Саул внимает музыке.
Он слушает и чует,
будто царский зал опустел,
будто пропал весь кагал.
Ведь Саул внимает музыке.
Но разве эту музыку
Саулу следовало слушать
в такую пору?
Да, такую музыку Саулу
следовало слушать в эту пору,
ибо нет сейчас иной
и, может быть, не будет
до горы Гильбоа.
Самсоновы волосы никогда не были мне понятны:
огромная сила, аскетизм охраняемой тайны,
запрет (да не осудят его) проговориться случайно,
вечное опасенье лишиться кос, паника всякий раз,
когда Далила проводит рукою по глади волос.
Зато я вполне понимаю волосы Авессалома.
Понятно, что он красив, как солнце ясного дня, как месяца красная месть.
Запах, что от него исходит, слаще сладости женских духов,
Ахитофел, холодный и злой, принужден глаза отводить,
когда видит перед собою причину любви Давида.
Эти чудные волосы, лучшие в царстве, могут запросто
бунт любой оправдать, а потом и дуб.
Ицхаку Ливни
Ты знаешь, сказала она, сшили платье тебе из огня,
помнишь, Ясона жена так и сгорела в одежде?
Это Медея, сказала она, это устроила ей Медея.
Платьем займись, она говорит.
Занимается платье твое,
угольками горит.
Ты наденешь его? Не надо, сказала она, не надевай его.

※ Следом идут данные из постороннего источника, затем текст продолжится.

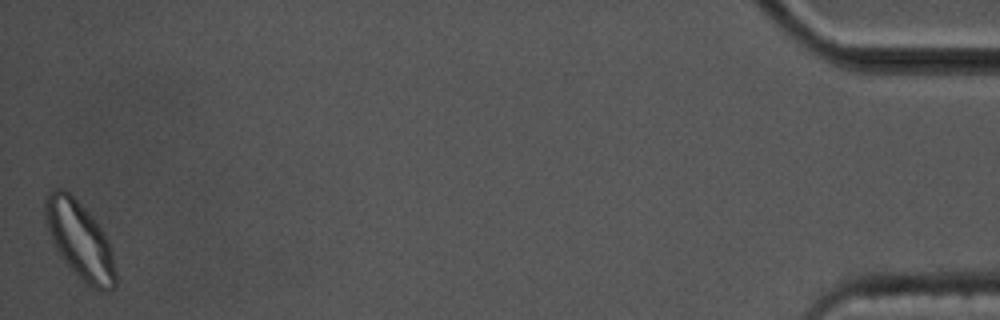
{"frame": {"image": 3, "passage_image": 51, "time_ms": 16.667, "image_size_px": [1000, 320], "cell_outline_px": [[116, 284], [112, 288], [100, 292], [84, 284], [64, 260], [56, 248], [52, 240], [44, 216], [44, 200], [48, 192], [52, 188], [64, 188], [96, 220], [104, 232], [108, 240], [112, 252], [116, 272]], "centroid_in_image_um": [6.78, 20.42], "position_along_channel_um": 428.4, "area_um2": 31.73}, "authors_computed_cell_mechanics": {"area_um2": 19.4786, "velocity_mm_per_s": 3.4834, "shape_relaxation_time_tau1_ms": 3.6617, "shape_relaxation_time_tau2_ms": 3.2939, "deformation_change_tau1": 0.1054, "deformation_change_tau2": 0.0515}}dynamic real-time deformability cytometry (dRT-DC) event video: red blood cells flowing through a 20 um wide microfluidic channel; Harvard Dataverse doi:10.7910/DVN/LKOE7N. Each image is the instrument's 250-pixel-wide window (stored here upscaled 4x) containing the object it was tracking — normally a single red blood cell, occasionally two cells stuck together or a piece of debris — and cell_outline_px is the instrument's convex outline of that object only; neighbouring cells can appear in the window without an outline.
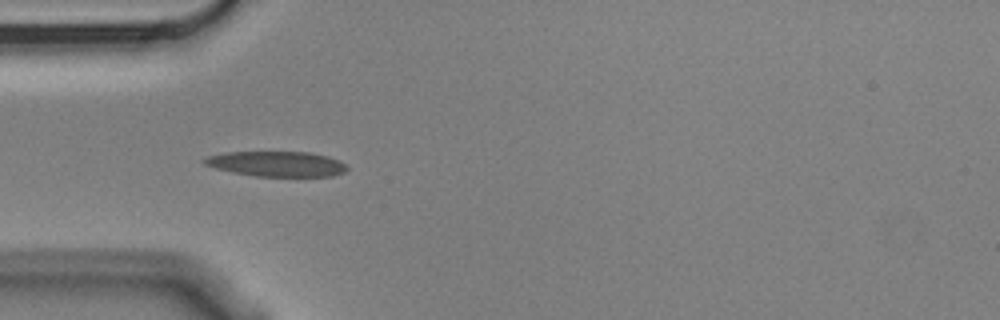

Это не ветер свистит — пузырится яд на теле.
И пусть не принцесса ты, что сделаешь ей, Медее?
Ты должна различать голоса, сказала она,
это не ветер свистит.
Сказала я ей, помнишь меня шести лет?
Шампунем намылили голову, так на улицу и пошла.
Запах мытых волос тянулся облаком вслед.
Я тогда заболела от ветра и от дождя.
Греческие трагедии читать еще не умела,
но запах шампуня струился и я тяжело болела.
Сегодня я понимаю — шампунь этот был непрост.
Что же с тобою будет, она сказала, платье твое горит.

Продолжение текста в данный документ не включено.